Los Angeles: TV host Ellen DeGeneres and Oprah Winfrey talked about the devastation caused by mudslides in their Montecito neighbourhood in Southern California.
The mudslides were caused by heavy rain which sent mud and boulders sliding down the hills stripped of vegetation by the recent wildfires in the area.
During an episode of her daytime talk show, Ellen shared how the deadly wildfires had forced her and wife Portia de Rossi to evacuate their home in Montecito, a wealthy coastal enclave north-west of Los Angeles.
"One of the things that I want to talk about is you know, we've had these terrible fires all over California and one of the hardest hit areas is where I live in Montecito. We have had mandatory evacuations," DeGeneres said.
"We were expecting rain this week and usually we're grateful for rain, especially in California, but not after the largest fire in the history of California. Sunday night, Portia and I got a call that we're under mandatory evacuation again with most of the community of Montecito," she said during her show.
Ellen said as predicted by the authorities, the rain caused heavy mudslides in Montecito. "After everything we have been through, I think a lot of people thought they were just being overly cautious, but exactly what they feared happened. The rain triggered massive mudslides. Massive."

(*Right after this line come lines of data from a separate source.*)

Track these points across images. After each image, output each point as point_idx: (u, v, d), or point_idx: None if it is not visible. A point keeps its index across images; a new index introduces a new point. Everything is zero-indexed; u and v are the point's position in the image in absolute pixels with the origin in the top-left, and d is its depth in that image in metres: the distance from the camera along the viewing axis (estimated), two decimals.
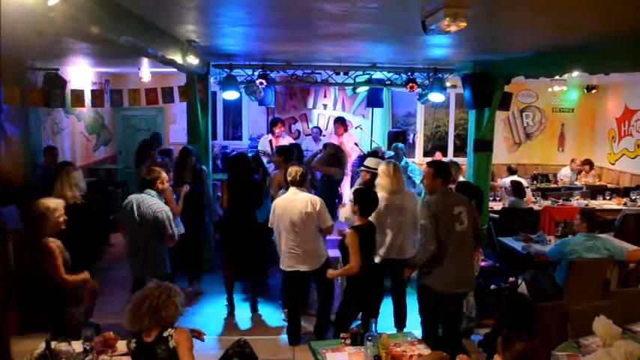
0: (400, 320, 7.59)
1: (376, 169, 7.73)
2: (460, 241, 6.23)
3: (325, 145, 10.21)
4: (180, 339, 4.29)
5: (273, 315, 8.52)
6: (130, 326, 4.39)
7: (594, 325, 4.84)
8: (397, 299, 7.63)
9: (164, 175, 7.16)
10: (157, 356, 4.28)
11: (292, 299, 7.53)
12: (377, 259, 7.14)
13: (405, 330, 7.32)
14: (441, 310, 6.40)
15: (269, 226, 7.41)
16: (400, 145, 11.32)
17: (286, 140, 12.36)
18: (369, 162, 8.03)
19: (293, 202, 7.08)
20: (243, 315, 8.54)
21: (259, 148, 12.59)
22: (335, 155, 9.69)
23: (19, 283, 5.64)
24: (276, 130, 12.33)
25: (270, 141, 12.22)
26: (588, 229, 7.46)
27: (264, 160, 11.90)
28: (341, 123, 12.77)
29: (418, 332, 6.39)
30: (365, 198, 6.54)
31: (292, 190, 7.19)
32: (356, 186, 8.23)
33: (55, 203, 5.94)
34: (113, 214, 11.31)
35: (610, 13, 5.39)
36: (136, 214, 6.87)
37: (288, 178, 7.21)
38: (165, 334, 4.30)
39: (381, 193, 7.21)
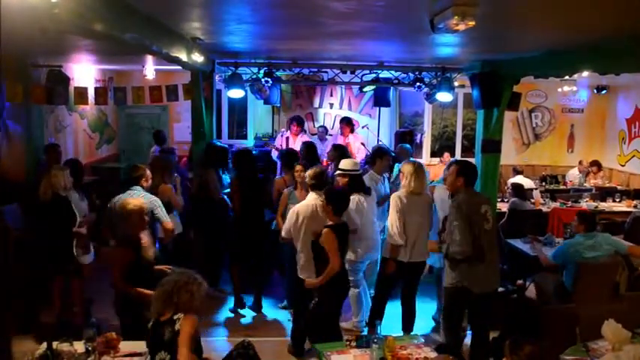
0: (408, 324, 7.55)
1: (352, 170, 7.64)
2: (490, 241, 6.30)
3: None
4: (184, 323, 4.42)
5: (277, 315, 8.53)
6: (153, 311, 4.60)
7: (603, 329, 4.83)
8: (408, 303, 7.58)
9: (148, 172, 7.37)
10: (163, 336, 4.45)
11: (299, 303, 7.43)
12: (405, 260, 7.23)
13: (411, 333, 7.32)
14: (472, 312, 6.51)
15: (283, 235, 7.20)
16: (406, 145, 10.89)
17: (304, 139, 12.29)
18: (344, 164, 7.77)
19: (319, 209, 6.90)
20: (247, 315, 8.55)
21: (275, 143, 12.62)
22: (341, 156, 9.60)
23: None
24: (294, 128, 12.35)
25: (287, 138, 12.22)
26: (586, 231, 7.47)
27: (274, 154, 11.97)
28: (347, 123, 12.72)
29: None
30: (337, 198, 6.50)
31: (313, 194, 7.10)
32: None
33: (140, 202, 6.10)
34: None
35: (621, 12, 5.38)
36: None
37: (308, 182, 7.17)
38: (175, 317, 4.45)
39: (402, 192, 7.22)
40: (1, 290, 3.46)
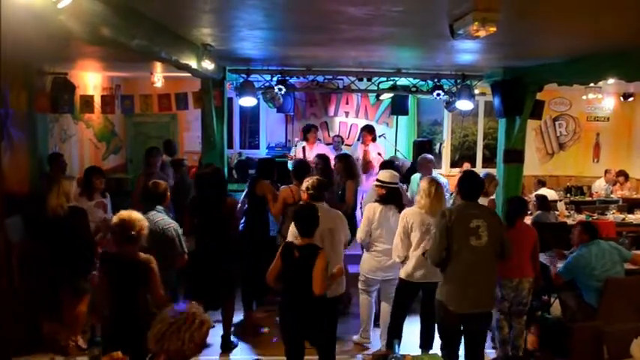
0: (427, 341, 7.51)
1: (391, 183, 7.64)
2: (476, 258, 6.06)
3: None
4: None
5: None
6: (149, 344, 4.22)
7: (632, 348, 4.80)
8: (427, 319, 7.51)
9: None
10: None
11: None
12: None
13: (430, 351, 7.29)
14: (459, 330, 6.29)
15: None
16: (428, 156, 10.83)
17: (320, 148, 12.18)
18: (383, 176, 7.78)
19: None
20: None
21: (291, 154, 12.56)
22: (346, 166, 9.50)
23: None
24: (310, 137, 12.27)
25: (304, 148, 12.15)
26: (591, 239, 7.52)
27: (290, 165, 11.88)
28: (369, 131, 12.37)
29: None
30: (304, 218, 6.02)
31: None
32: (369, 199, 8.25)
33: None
34: None
35: None
36: None
37: (309, 191, 7.04)
38: None
39: (420, 211, 7.14)
40: (3, 304, 3.47)
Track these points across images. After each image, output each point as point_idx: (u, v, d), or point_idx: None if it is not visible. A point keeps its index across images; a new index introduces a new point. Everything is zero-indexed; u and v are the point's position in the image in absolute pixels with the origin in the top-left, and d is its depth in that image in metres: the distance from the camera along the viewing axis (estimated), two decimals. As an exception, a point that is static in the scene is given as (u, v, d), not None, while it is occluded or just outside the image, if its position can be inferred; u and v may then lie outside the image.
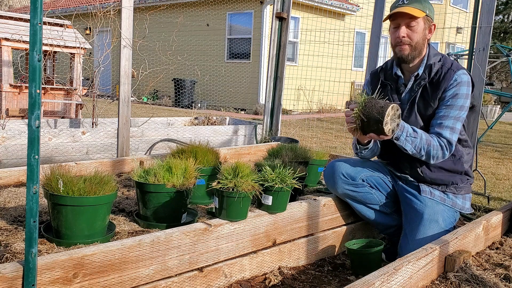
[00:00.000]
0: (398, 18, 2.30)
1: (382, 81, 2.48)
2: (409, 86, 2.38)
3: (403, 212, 2.41)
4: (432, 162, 2.29)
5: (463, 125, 2.34)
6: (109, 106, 6.67)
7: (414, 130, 2.23)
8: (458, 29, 17.80)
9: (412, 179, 2.41)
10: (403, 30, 2.32)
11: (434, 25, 2.37)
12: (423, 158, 2.28)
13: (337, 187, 2.41)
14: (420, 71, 2.35)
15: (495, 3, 3.12)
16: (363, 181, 2.40)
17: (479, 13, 3.15)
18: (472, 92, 2.33)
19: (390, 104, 2.03)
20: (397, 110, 2.07)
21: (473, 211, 2.71)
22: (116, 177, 2.91)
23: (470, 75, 2.35)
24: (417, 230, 2.29)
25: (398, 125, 2.10)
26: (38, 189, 1.35)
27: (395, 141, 2.22)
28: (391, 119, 2.05)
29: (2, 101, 5.69)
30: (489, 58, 3.43)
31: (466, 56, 3.51)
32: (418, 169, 2.35)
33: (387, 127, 2.04)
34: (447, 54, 10.94)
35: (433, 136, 2.26)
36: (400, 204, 2.45)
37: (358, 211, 2.49)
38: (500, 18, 28.08)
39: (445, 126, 2.25)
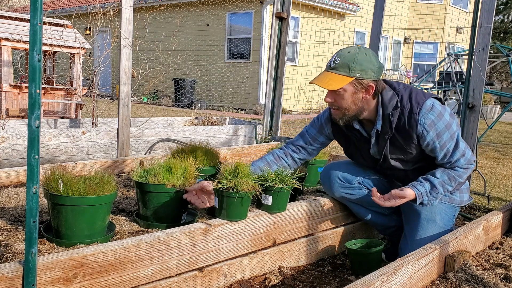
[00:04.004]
0: None
1: (344, 130, 2.32)
2: (373, 141, 2.25)
3: (402, 213, 2.41)
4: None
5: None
6: (109, 106, 6.66)
7: (432, 186, 2.16)
8: (458, 29, 17.79)
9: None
10: (328, 95, 2.12)
11: (372, 86, 2.08)
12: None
13: (334, 190, 2.40)
14: (379, 125, 2.16)
15: (495, 3, 3.12)
16: (359, 183, 2.39)
17: (479, 13, 3.14)
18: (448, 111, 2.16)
19: None
20: None
21: (473, 199, 2.69)
22: (116, 177, 2.91)
23: (435, 97, 2.17)
24: (415, 231, 2.29)
25: None
26: (38, 189, 1.35)
27: (421, 205, 2.21)
28: None
29: (2, 101, 5.69)
30: (489, 58, 3.42)
31: (466, 56, 3.50)
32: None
33: None
34: (447, 54, 10.88)
35: (452, 169, 2.19)
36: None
37: (357, 213, 2.48)
38: (500, 18, 28.08)
39: (455, 160, 2.17)
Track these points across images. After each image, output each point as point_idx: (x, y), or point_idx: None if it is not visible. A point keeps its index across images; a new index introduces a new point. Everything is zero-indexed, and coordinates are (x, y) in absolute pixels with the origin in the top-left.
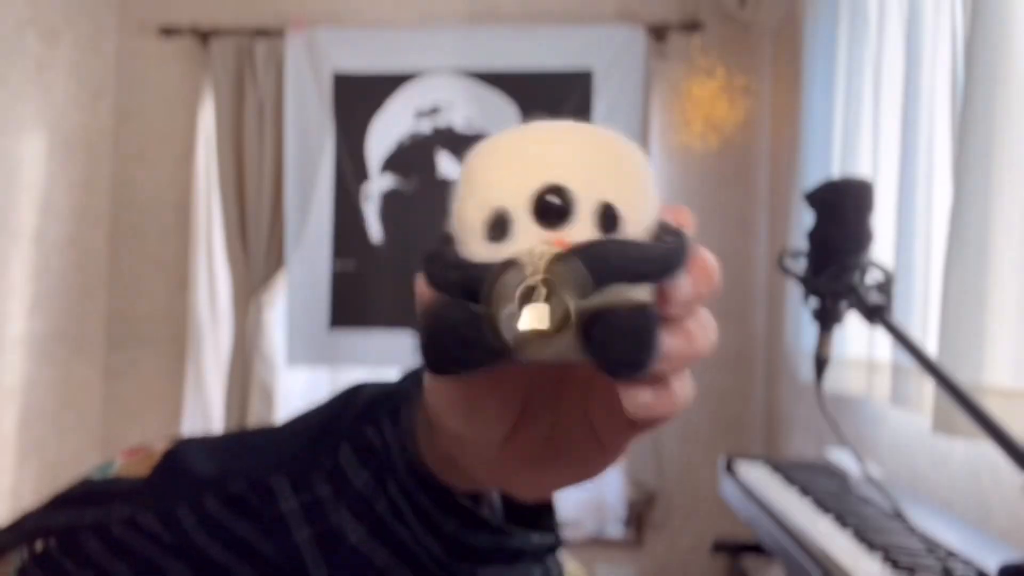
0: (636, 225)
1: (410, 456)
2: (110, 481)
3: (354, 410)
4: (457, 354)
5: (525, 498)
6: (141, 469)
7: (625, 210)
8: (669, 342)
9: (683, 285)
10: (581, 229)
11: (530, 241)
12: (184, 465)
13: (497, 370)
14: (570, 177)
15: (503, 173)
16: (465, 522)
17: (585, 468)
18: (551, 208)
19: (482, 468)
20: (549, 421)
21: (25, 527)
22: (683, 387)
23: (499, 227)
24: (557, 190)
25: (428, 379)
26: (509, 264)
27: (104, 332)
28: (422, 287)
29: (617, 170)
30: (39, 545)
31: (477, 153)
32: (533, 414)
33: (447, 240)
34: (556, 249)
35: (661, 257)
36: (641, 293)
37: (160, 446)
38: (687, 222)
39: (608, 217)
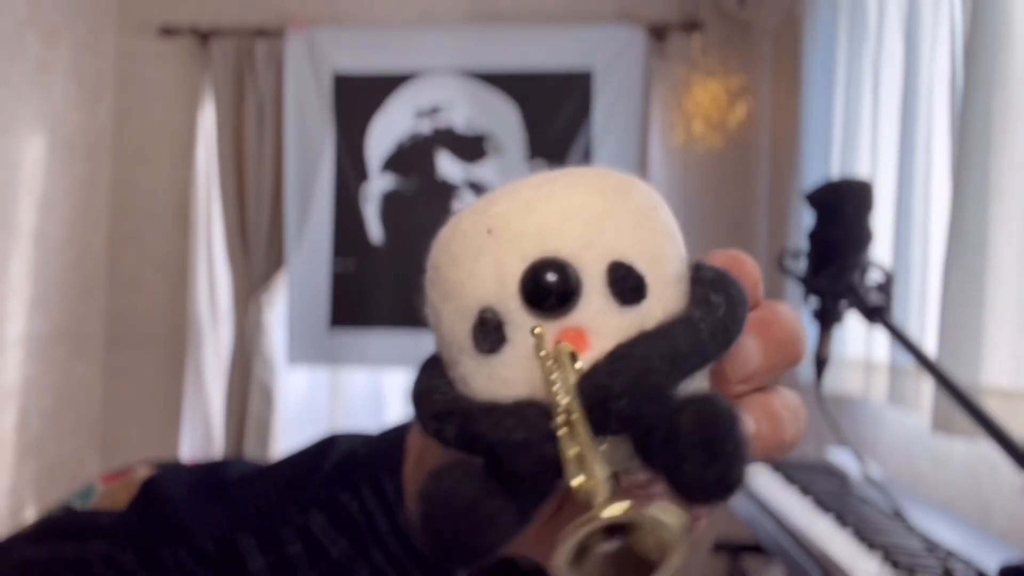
0: (662, 282)
1: (402, 529)
2: (90, 514)
3: (327, 468)
4: (471, 542)
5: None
6: (119, 500)
7: (644, 264)
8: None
9: (748, 350)
10: (595, 307)
11: (531, 342)
12: (159, 503)
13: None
14: (560, 243)
15: (476, 266)
16: None
17: None
18: (547, 290)
19: (521, 545)
20: None
21: (11, 558)
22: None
23: (488, 334)
24: (549, 265)
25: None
26: (521, 412)
27: (104, 332)
28: (415, 441)
29: (619, 214)
30: None
31: (439, 246)
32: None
33: (434, 364)
34: (573, 345)
35: (717, 328)
36: (695, 382)
37: (139, 473)
38: (748, 271)
39: (624, 279)
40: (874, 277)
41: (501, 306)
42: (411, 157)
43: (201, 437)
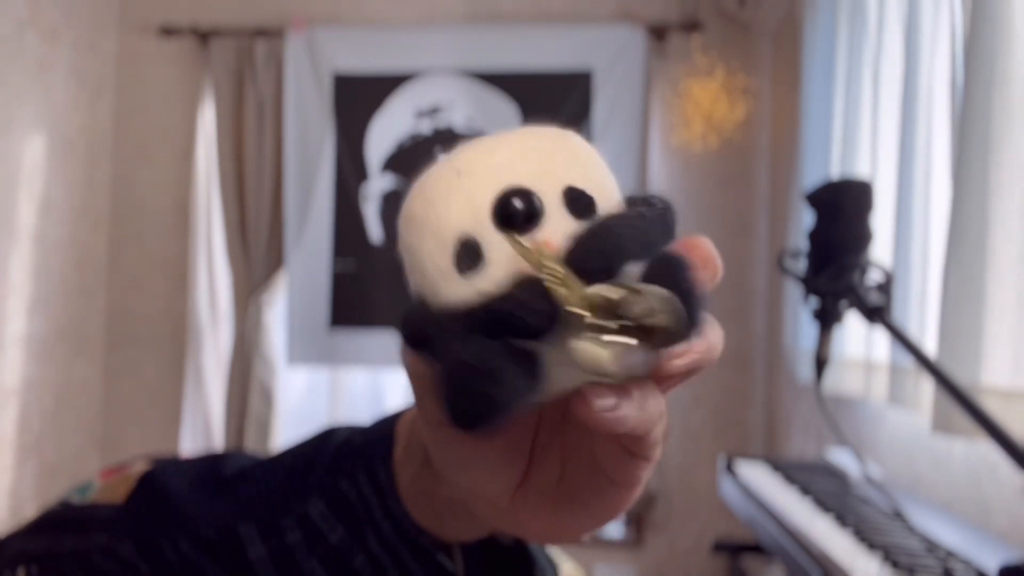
0: (608, 202)
1: (395, 513)
2: (88, 507)
3: (326, 458)
4: (497, 399)
5: (546, 543)
6: (117, 493)
7: (593, 188)
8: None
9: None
10: (557, 223)
11: (508, 255)
12: (158, 495)
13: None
14: (522, 174)
15: (450, 201)
16: None
17: (601, 507)
18: (517, 212)
19: (496, 517)
20: (558, 462)
21: (7, 552)
22: (648, 399)
23: (469, 256)
24: (515, 193)
25: (434, 436)
26: (523, 284)
27: (104, 332)
28: (411, 360)
29: (565, 151)
30: (21, 572)
31: (412, 196)
32: (542, 457)
33: (419, 305)
34: (549, 248)
35: (660, 220)
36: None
37: (137, 468)
38: (702, 252)
39: (579, 200)
40: (874, 277)
41: (477, 232)
42: (411, 157)
43: (201, 437)
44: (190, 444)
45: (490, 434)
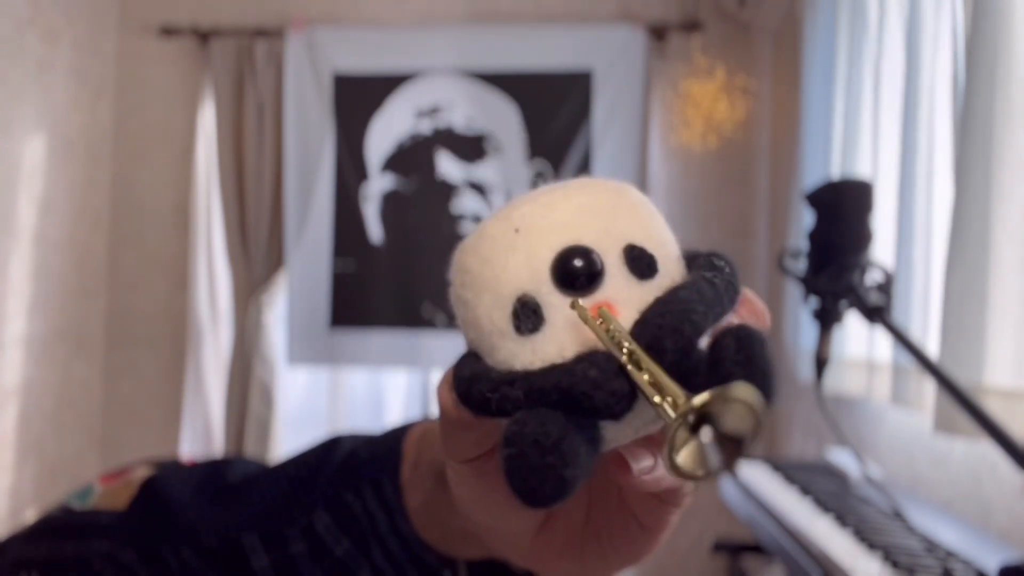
0: (668, 260)
1: (401, 530)
2: (88, 513)
3: (331, 469)
4: (569, 479)
5: None
6: (119, 500)
7: (652, 246)
8: None
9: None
10: (619, 283)
11: (569, 316)
12: (160, 502)
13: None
14: (581, 232)
15: (509, 259)
16: None
17: (628, 551)
18: (577, 272)
19: (517, 556)
20: (585, 503)
21: (8, 557)
22: None
23: (528, 316)
24: (575, 251)
25: (459, 473)
26: (594, 360)
27: (104, 332)
28: (450, 399)
29: (624, 208)
30: None
31: (466, 252)
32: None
33: (470, 357)
34: (612, 311)
35: (728, 287)
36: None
37: (139, 473)
38: (755, 309)
39: (640, 259)
40: (874, 277)
41: (536, 292)
42: (411, 157)
43: (201, 437)
44: (190, 444)
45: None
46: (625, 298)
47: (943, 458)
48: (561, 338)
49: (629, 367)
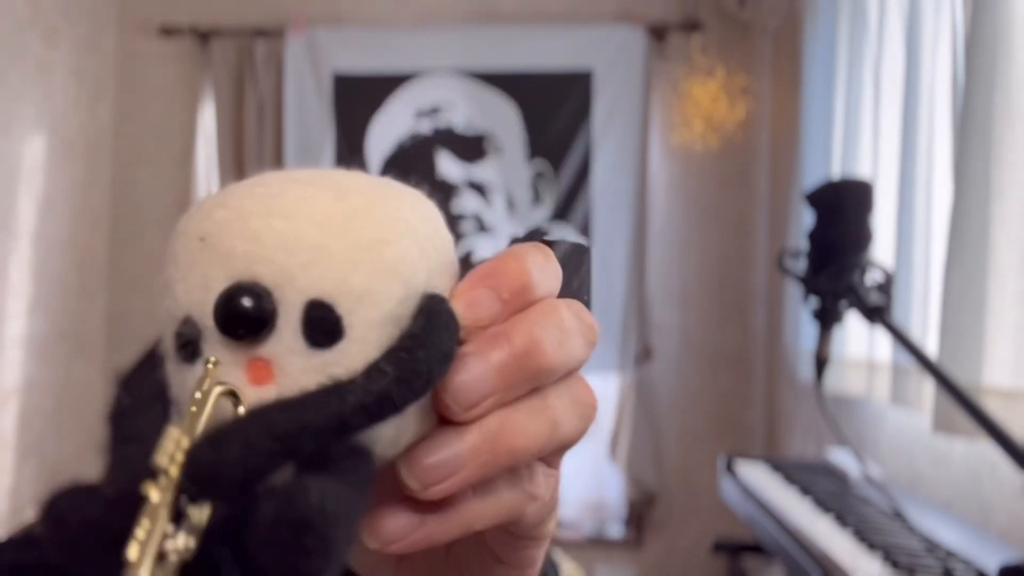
0: (366, 325)
1: None
2: None
3: None
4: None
5: None
6: None
7: (348, 305)
8: (440, 453)
9: (465, 382)
10: (284, 343)
11: (224, 357)
12: None
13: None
14: (267, 268)
15: (190, 270)
16: None
17: None
18: (240, 316)
19: (362, 565)
20: (445, 553)
21: (2, 562)
22: (479, 501)
23: (185, 346)
24: (247, 290)
25: None
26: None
27: (104, 332)
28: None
29: (339, 248)
30: None
31: (178, 230)
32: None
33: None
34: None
35: (388, 391)
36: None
37: None
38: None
39: (319, 321)
40: (874, 277)
41: (201, 320)
42: (411, 157)
43: None
44: None
45: None
46: (287, 364)
47: (943, 458)
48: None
49: (150, 494)
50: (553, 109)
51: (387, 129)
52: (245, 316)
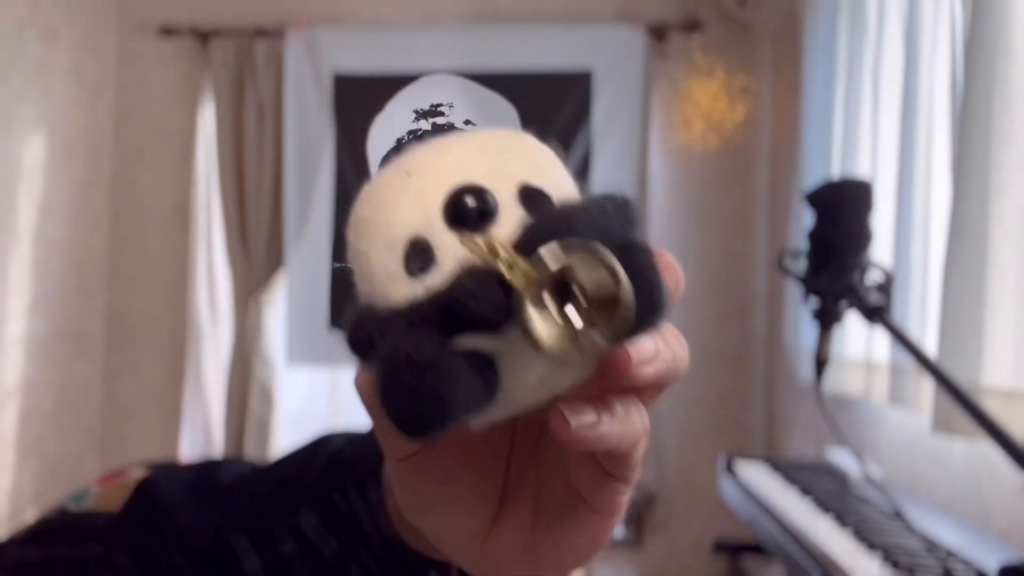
0: (566, 199)
1: (384, 530)
2: (84, 515)
3: (317, 469)
4: (446, 397)
5: None
6: (115, 502)
7: (547, 186)
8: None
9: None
10: (513, 222)
11: (461, 255)
12: (153, 505)
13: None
14: (475, 173)
15: (399, 202)
16: None
17: (581, 540)
18: (469, 210)
19: (469, 563)
20: (531, 497)
21: (4, 560)
22: (632, 413)
23: (419, 258)
24: (467, 190)
25: (398, 472)
26: (471, 273)
27: (104, 332)
28: (364, 382)
29: (519, 152)
30: None
31: (360, 202)
32: (514, 493)
33: (363, 309)
34: (497, 240)
35: (619, 212)
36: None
37: (134, 475)
38: (665, 261)
39: (535, 197)
40: (874, 277)
41: (428, 232)
42: None
43: (201, 437)
44: (190, 444)
45: (438, 439)
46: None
47: (943, 458)
48: (451, 275)
49: (506, 272)
50: (553, 109)
51: (387, 129)
52: (474, 209)
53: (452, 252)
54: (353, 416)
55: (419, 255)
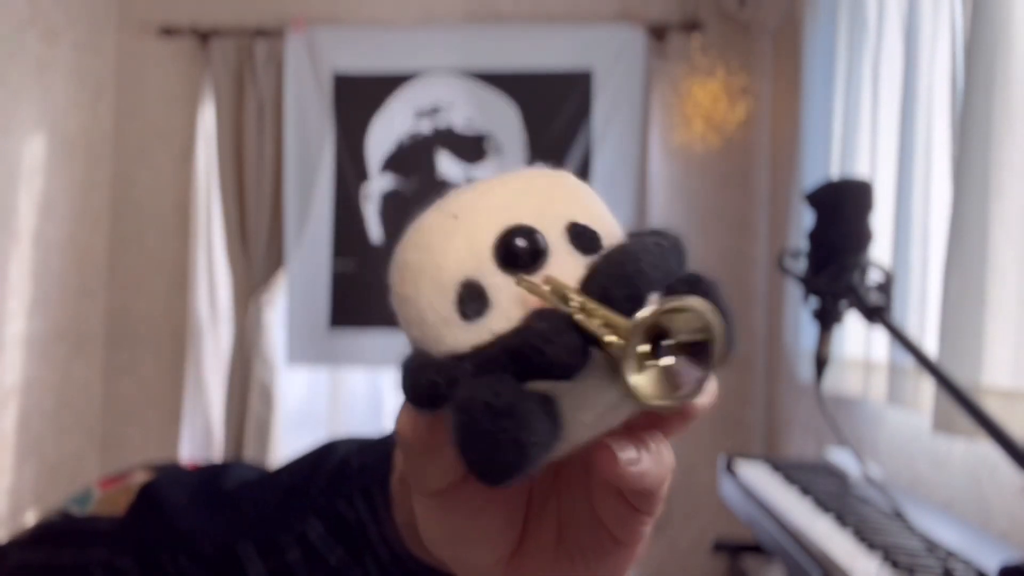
0: (610, 236)
1: (390, 540)
2: (87, 519)
3: (323, 476)
4: (527, 444)
5: None
6: (118, 506)
7: (596, 224)
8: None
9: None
10: (564, 260)
11: (516, 296)
12: (157, 509)
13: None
14: (521, 214)
15: (448, 245)
16: None
17: (606, 569)
18: (521, 251)
19: None
20: (554, 525)
21: (7, 563)
22: (663, 451)
23: (473, 301)
24: (518, 231)
25: (422, 506)
26: (542, 316)
27: (104, 332)
28: (409, 420)
29: (562, 190)
30: None
31: (404, 247)
32: (537, 522)
33: (418, 355)
34: (559, 282)
35: (674, 249)
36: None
37: (137, 478)
38: None
39: (583, 235)
40: (874, 277)
41: (479, 275)
42: (411, 157)
43: (201, 437)
44: (190, 445)
45: (513, 487)
46: (571, 273)
47: (943, 458)
48: (510, 315)
49: (579, 317)
50: (553, 109)
51: (387, 129)
52: (525, 249)
53: (507, 294)
54: (353, 417)
55: (473, 298)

Ellen also shared a video of the street and the area filled with mud-covered debris from fallen trees to boulders. She then FaceTimed Oprah, who also resides in Montecito and remains there.
Oprah shared what her own home looked like during the call and also showed around her neighbourhood area. "Where I am now, which is the east side of my property, I was walking down here and all of my neighbours' homes are gutted. I'm standing right now still in a lot of mud but not as much as yesterday.
"I walked out back, you know, where we share a fence line and the neighbours out back they're houses are gone. It's as devastating as can be," Oprah said.
The death toll from the mudslides that struck Southern California stood at 15 with rescue crews continuing their search for anyone trapped, injured or dead in the onslaught.